REBT can be helpful for anxiety, depression, anger, guilt, shame, perfectionism, low frustration tolerance, and self-defeating patterns. Treatment focuses on recognizing thoughts that are overly harsh, absolutist, or unrealistic and replacing them with more balanced, rational, and constructive ways of thinking. The goal is to help individuals build emotional resilience, improve problem-solving, and respond to life’s challenges with greater perspective and self-control.
TYPES OF THERAPY
SOLUTION-FOCUSED BRIEF THERAPY
Solution-Focused Therapy is a goal-oriented, strengths-based approach that helps individuals focus on solutions, progress, and existing abilities rather than staying centered on problems. This approach emphasizes what is already working, what the client wants to be different, and the small, realistic steps that can move them toward meaningful change. It is designed to help clients build on their strengths and resources in a practical and hopeful way.

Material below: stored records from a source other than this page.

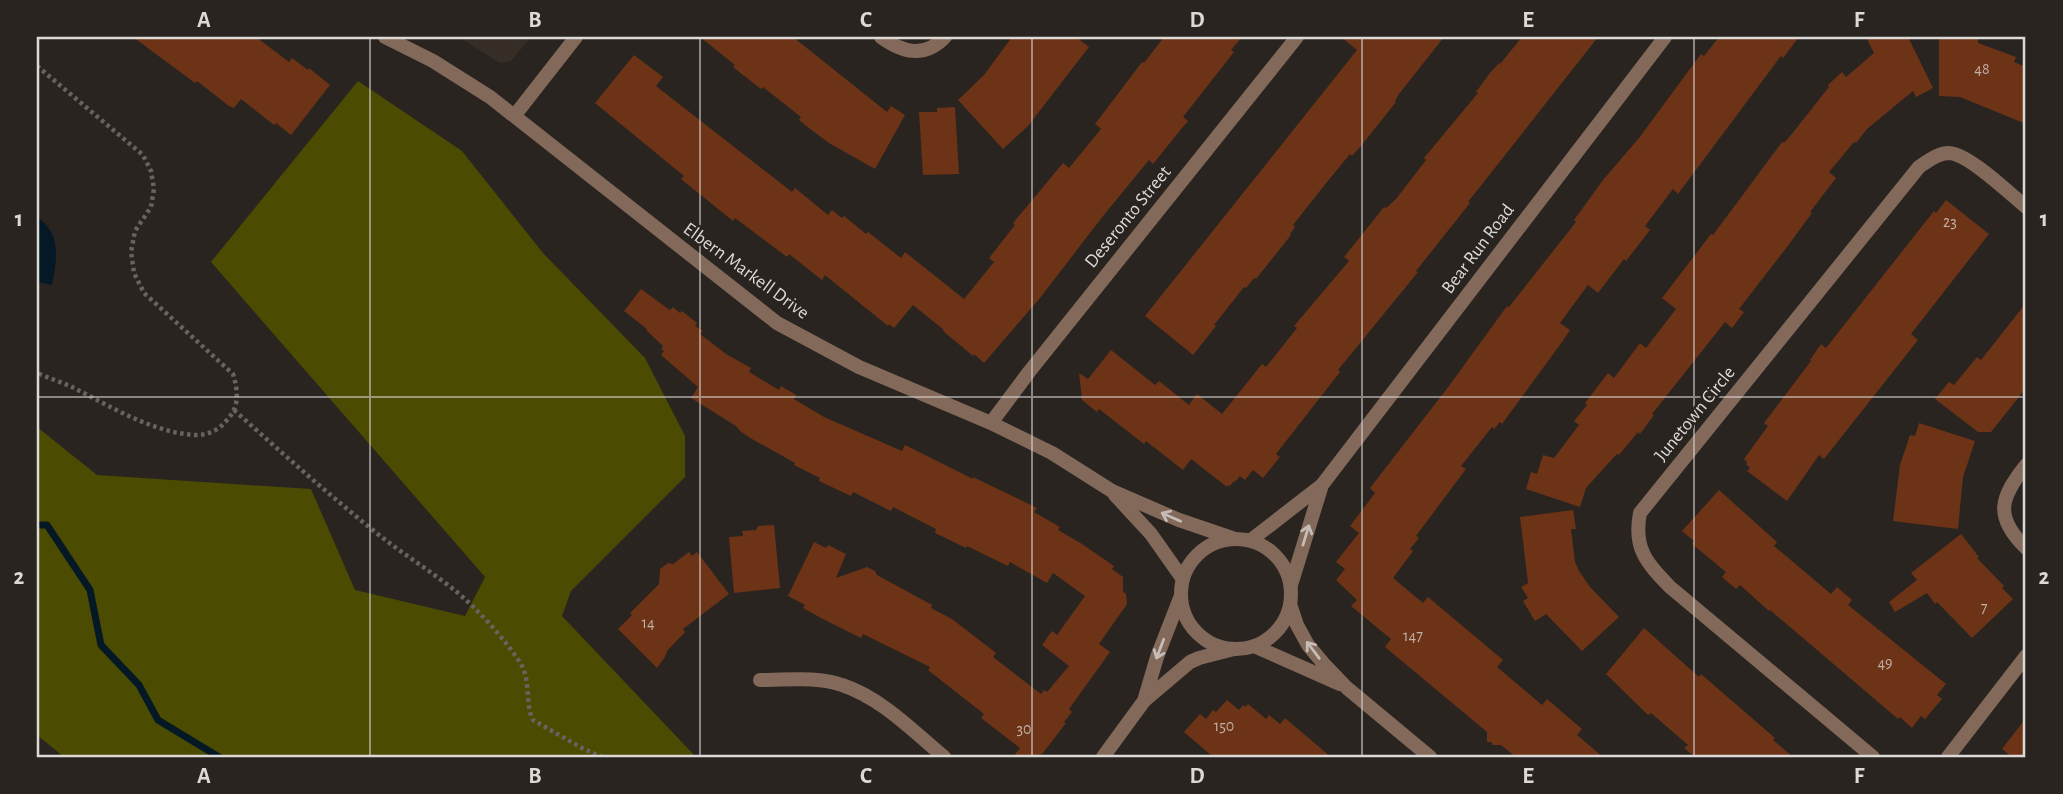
<svg xmlns="http://www.w3.org/2000/svg" width="2063" height="794" font-family="'Alegreya Sans',sans-serif">
<rect width="100%" height="100%" fill="#292420"/>
<path fill="#362d26" d="M 459,37 L 531,37 L 511,61 L 500,63 Z"/>
<path fill="#4b4b01" d="M 358,81 L 462,151 L 543,253 L 645,358 L 685,436 L 685,477 L 571,591 L 562,616 L 696,757 L 64,757 L 37,735 L 37,427 L 97,475 L 311,489 L 355,590 L 465,616 L 485,577 L 211,262 Z"/>
<path fill="#051825" d="M 37,217 C 62,234 57,259 52,285 L 37,282 Z"/>
<g fill="none" stroke-linecap="round" stroke-linejoin="round">
<path stroke="#051825" stroke-width="7" d="M 37,525 L 47,525 L 90,590 L 101,645 L 139,685 L 158,720 L 219,757"/>
</g>
<path fill="#6c3316" d="M 133,37 L 256,37 L 289,62 L 292,58 L 308,70 L 309,68 L 330,85 L 291,135 L 276,123 L 274,125 L 241,99 L 234,108 L 229,106 L 197,81 L 195,83 Z
M 700,37 L 793,37 L 887,112 L 891,106 L 905,115 L 875,169 L 829,143 L 809,128 L 799,120 L 801,117 L 763,87 L 761,89 L 743,75 L 733,67 L 735,65 Z
M 1012,37 L 1076,37 L 1089,47 L 1028,126 L 1003,149 L 958,100 L 984,75 Z
M 1164,37 L 1242,37 L 1231,50 L 1234,52 L 1183,117 L 1188,121 L 1182,128 L 1153,164 L 1149,160 L 1103,216 L 1040,298 L 984,363 L 974,354 L 973,356 L 943,331 L 944,330 L 913,305 L 894,328 L 889,324 L 888,326 L 825,275 L 822,280 L 789,254 L 787,257 L 735,218 L 733,221 L 681,179 L 684,176 L 595,103 L 634,55 L 663,77 L 656,86 L 792,192 L 795,188 L 828,215 L 832,210 L 842,218 L 844,216 L 866,234 L 868,232 L 901,258 L 905,252 L 964,299 L 994,262 L 989,258 L 1015,225 L 1013,223 L 1063,163 L 1069,168 L 1101,129 L 1095,124 L 1142,62 L 1144,63 Z
M 1341,37 L 1444,37 L 1399,94 L 1395,101 L 1396,102 L 1361,146 L 1352,156 L 1350,154 L 1323,187 L 1293,225 L 1295,227 L 1290,234 L 1291,235 L 1256,279 L 1254,278 L 1246,288 L 1244,287 L 1214,325 L 1216,326 L 1193,355 L 1145,316 L 1357,50 Z
M 1522,37 L 1598,37 L 1468,202 L 1470,203 L 1416,271 L 1418,272 L 1338,370 L 1340,372 L 1276,454 L 1280,457 L 1263,478 L 1253,470 L 1245,480 L 1240,476 L 1235,482 L 1234,481 L 1230,486 L 1228,485 L 1227,487 L 1191,459 L 1183,470 L 1146,441 L 1144,444 L 1099,409 L 1097,412 L 1082,400 L 1079,373 L 1088,379 L 1111,350 L 1155,385 L 1159,381 L 1189,405 L 1197,394 L 1222,414 L 1262,364 L 1266,367 L 1297,328 L 1294,326 L 1349,261 L 1344,257 L 1384,207 L 1386,208 L 1396,199 L 1426,160 L 1424,158 L 1478,93 L 1476,92 L 1490,73 L 1499,63 L 1500,64 Z
M 1719,37 L 1799,37 L 1783,58 L 1781,56 L 1678,194 L 1673,189 L 1645,226 L 1650,230 L 1626,261 L 1624,259 L 1598,293 L 1588,285 L 1560,323 L 1570,330 L 1562,342 L 1502,424 L 1500,422 L 1494,429 L 1492,427 L 1461,466 L 1466,469 L 1416,536 L 1419,538 L 1410,549 L 1413,551 L 1393,578 L 1423,603 L 1428,597 L 1503,660 L 1497,667 L 1542,705 L 1547,699 L 1582,729 L 1577,735 L 1603,757 L 1516,757 L 1501,745 L 1493,745 L 1491,742 L 1487,742 L 1487,732 L 1385,647 L 1391,639 L 1351,606 L 1357,600 L 1336,580 L 1345,569 L 1336,562 L 1359,533 L 1350,526 L 1375,493 L 1370,488 L 1449,386 L 1507,306 L 1509,307 L 1576,222 L 1574,220 L 1603,180 L 1639,138 L 1701,54 L 1704,56 Z
M 1866,37 L 1908,37 L 1933,88 L 1916,97 L 1913,91 L 1867,129 L 1856,143 L 1854,142 L 1829,172 L 1836,178 L 1810,212 L 1812,213 L 1787,247 L 1739,309 L 1744,312 L 1732,328 L 1725,322 L 1652,414 L 1654,415 L 1640,434 L 1638,432 L 1619,455 L 1617,454 L 1614,457 L 1586,488 L 1580,507 L 1526,489 L 1531,472 L 1537,474 L 1543,455 L 1554,458 L 1579,425 L 1574,421 L 1587,405 L 1585,403 L 1608,373 L 1614,378 L 1640,343 L 1646,348 L 1676,309 L 1662,298 L 1711,234 L 1713,235 L 1782,142 L 1784,143 L 1791,135 L 1829,87 L 1828,85 L 1842,72 L 1846,77 L 1874,53 Z
M 1939,37 L 1978,37 L 1978,43 L 2016,57 L 2014,62 L 2026,67 L 2026,124 L 1960,97 L 1939,96 Z
M 955,107 L 959,174 L 923,175 L 919,112 L 937,112 L 937,108 Z
M 1946,200 L 1989,234 L 1911,334 L 1918,340 L 1824,459 L 1819,455 L 1787,501 L 1747,471 L 1750,468 L 1746,464 L 1747,462 L 1744,459 L 1768,426 L 1764,423 L 1811,361 L 1810,360 L 1821,344 L 1826,348 L 1934,211 L 1936,213 Z
M 641,289 L 667,308 L 670,310 L 673,307 L 680,313 L 682,311 L 697,323 L 695,326 L 703,331 L 700,334 L 726,354 L 751,368 L 749,372 L 779,390 L 781,386 L 796,395 L 794,399 L 824,417 L 902,451 L 905,445 L 973,479 L 973,477 L 1037,508 L 1034,512 L 1060,527 L 1058,530 L 1082,544 L 1114,566 L 1112,569 L 1123,577 L 1123,592 L 1126,594 L 1127,604 L 1099,644 L 1110,652 L 1069,709 L 1072,712 L 1064,722 L 1066,723 L 1043,753 L 1037,757 L 1013,757 L 1020,748 L 981,718 L 984,714 L 928,670 L 930,667 L 863,634 L 861,638 L 821,618 L 803,608 L 805,605 L 788,596 L 814,542 L 826,548 L 828,545 L 846,554 L 836,578 L 867,567 L 875,571 L 877,575 L 932,605 L 931,608 L 952,619 L 996,653 L 993,657 L 1041,694 L 1044,690 L 1047,692 L 1069,666 L 1042,645 L 1052,631 L 1057,635 L 1085,596 L 1053,573 L 1047,583 L 1010,562 L 1008,566 L 967,546 L 966,548 L 935,533 L 936,529 L 893,507 L 891,511 L 853,492 L 851,496 L 819,481 L 820,478 L 794,465 L 795,463 L 752,439 L 740,431 L 736,426 L 691,398 L 698,387 L 661,355 L 664,351 L 661,349 L 663,346 L 646,330 L 647,329 L 624,311 Z
M 2026,303 L 2026,388 L 1991,432 L 1978,432 L 1935,399 L 1949,382 L 1954,385 L 1977,357 L 1981,360 Z
M 1919,423 L 1975,441 L 1963,477 L 1958,529 L 1893,521 L 1900,465 L 1910,435 L 1915,436 Z
M 1719,490 L 1777,542 L 1774,546 L 1831,594 L 1837,587 L 1852,600 L 1848,605 L 1946,684 L 1937,695 L 1942,699 L 1925,719 L 1921,716 L 1912,728 L 1900,717 L 1898,719 L 1770,610 L 1769,611 L 1740,585 L 1736,589 L 1722,577 L 1726,572 L 1692,544 L 1694,541 L 1682,531 Z
M 1573,510 L 1576,529 L 1571,529 L 1575,562 L 1579,571 L 1590,587 L 1619,617 L 1582,651 L 1546,614 L 1535,621 L 1523,601 L 1528,598 L 1521,587 L 1528,583 L 1520,517 Z
M 774,525 L 780,588 L 734,593 L 729,537 L 743,536 L 742,531 L 756,530 L 758,526 Z
M 1961,534 L 1979,557 L 1977,558 L 2004,586 L 2002,588 L 2013,599 L 1972,638 L 1937,602 L 1935,604 L 1927,593 L 1895,612 L 1889,602 L 1917,580 L 1911,573 Z
M 689,552 L 692,556 L 697,552 L 729,594 L 683,629 L 685,632 L 667,651 L 665,657 L 657,668 L 618,629 L 632,615 L 630,613 L 659,584 L 660,569 L 668,563 L 673,564 Z
M 1644,628 L 1699,677 L 1701,674 L 1775,738 L 1773,740 L 1793,757 L 1695,757 L 1684,748 L 1688,745 L 1651,713 L 1648,715 L 1606,674 Z
M 1227,700 L 1239,710 L 1243,705 L 1245,707 L 1248,704 L 1266,719 L 1269,715 L 1280,724 L 1285,718 L 1331,757 L 1213,757 L 1184,732 L 1200,714 L 1206,719 L 1213,710 L 1216,712 Z
M 2026,718 L 2026,757 L 2012,757 L 2002,749 Z"/>
<g fill="none" stroke-linecap="round" stroke-linejoin="round">
<path stroke="#686360" stroke-width="4.5" stroke-dasharray="3.5 3.5" stroke-linecap="butt" d="M 37,66 L 143,155 L 151,171 L 154,189 L 151,207 L 135,231 L 131,252 L 134,273 L 144,293 L 233,374 C 238,391 240,406 227,420 C 219,430 207,436 194,435 C 151,432 110,406 72,387 C 61,382 49,378 37,373
M 234,410 C 282,453 329,495 379,535 C 403,554 429,570 453,589 C 475,606 506,640 521,664 C 531,681 525,705 533,720 L 582,748 L 602,757"/>
<path stroke="#836959" stroke-width="14" d="M 881,37 C 903,53 925,58 945,37
M 515,115 L 576,37
M 991,423 L 1029,372 L 1297,37
M 2026,465 C 2001,497 1993,516 2026,548
M 1251,540 L 1322,485 L 1665,37
M 1291,585 L 1322,485
M 760,680 C 787,680 817,676 842,685 C 880,697 914,732 944,757
M 1144,701 L 1157,657 L 1180,598
M 1103,757 L 1144,701 L 1190,662 L 1199,658 L 1234,649
M 1873,757 L 1670,587 C 1647,563 1633,549 1640,513 L 1919,167 C 1928,161 1938,153 1949,153 C 1969,154 2010,194 2026,207
M 1948,757 L 2026,656"/>
<path stroke="#836959" stroke-width="14" d="M 385,37 L 433,61 L 490,97 L 777,323 L 859,367 L 991,423 L 1052,453 L 1112,491 L 1179,520 L 1232,538
M 1115,495 L 1151,534 L 1182,578
M1181 594a55 55 0 1 1 110 0a55 55 0 1 1-110 0Z
M 1290,604 L 1297,625 L 1308,645 L 1323,663 L 1347,688 L 1430,757
M 1254,646 L 1340,684"/>
</g>
<defs><path id="oneway-shaft" d="M-6 0H5M1.5-3L5.5 0L1.5 3" fill="none" stroke-width="1.6" stroke-linecap="round" stroke-linejoin="round" transform="scale(1.75)"/></defs>
<g stroke="#c6bdb8">
<use href="#oneway-shaft" transform="translate(1171 517) rotate(-156)"/>
<use href="#oneway-shaft" transform="translate(1306 535) rotate(-73)"/>
<use href="#oneway-shaft" transform="translate(1160 649) rotate(111)"/>
<use href="#oneway-shaft" transform="translate(1313 650) rotate(-127)"/>
</g>
<path fill="none" stroke="#ddd9d7" stroke-width="2" stroke-opacity="0.55" d="M 370,37 L 370,757M 700,37 L 700,757M 1032,37 L 1032,757M 1362,37 L 1362,757M 1694,37 L 1694,757M 37,397 L 2026,397"/>
<g text-anchor="middle" dominant-baseline="central" stroke-width="5" stroke-linejoin="round" paint-order="stroke">
<g font-size="16" fill="#c1b0a7">
<text x="1982" y="69">48</text>
<text x="1950" y="222">23</text>
<text x="1984" y="608">7</text>
<text x="648" y="623">14</text>
<text x="1413" y="636">147</text>
<text x="1885" y="663">49</text>
<text x="1224" y="726">150</text>
<text x="1024" y="729">30</text>
</g>
<g font-size="19" fill="#ddd9d7" stroke="#292420">
<text transform="translate(1128 217) rotate(-51)">Deseronto Street</text>
<text transform="translate(1478 249) rotate(-53)">Bear Run Road</text>
<text transform="translate(746 271) rotate(36)">Elbern Markell Drive</text>
<text transform="translate(1695 414) rotate(-51)">Junetown Circle</text>
</g>
</g>
<rect width="2063" height="794" fill="none" stroke="#292420" stroke-width="77"/>
<rect x="38" y="38" width="1986" height="718" fill="none" stroke="#ddd9d7" stroke-width="2.5"/>
<g font-size="23" text-anchor="middle" font-weight="bold" fill="#ddd9d7">
<text x="204" y="27">A</text>
<text x="535" y="27">B</text>
<text x="866" y="27">C</text>
<text x="1197" y="27">D</text>
<text x="1528" y="27">E</text>
<text x="1859" y="27">F</text>
<text x="19" y="226">1</text>
<text x="2044" y="226">1</text>
<text x="19" y="584">2</text>
<text x="2044" y="584">2</text>
<text x="204" y="783">A</text>
<text x="535" y="783">B</text>
<text x="866" y="783">C</text>
<text x="1197" y="783">D</text>
<text x="1528" y="783">E</text>
<text x="1859" y="783">F</text>
</g>
</svg>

Solution-Focused Therapy can be helpful for anxiety, depression, relationship concerns, stress, life transitions, parenting challenges, and other situations where clients want clearer direction and forward movement. Rather than spending extensive time analyzing the origins of a problem, treatment focuses on identifying goals, recognizing exceptions to the problem, and strengthening the patterns that support improvement. The goal is to help individuals create change efficiently, increase confidence, and move toward a more satisfying and manageable life.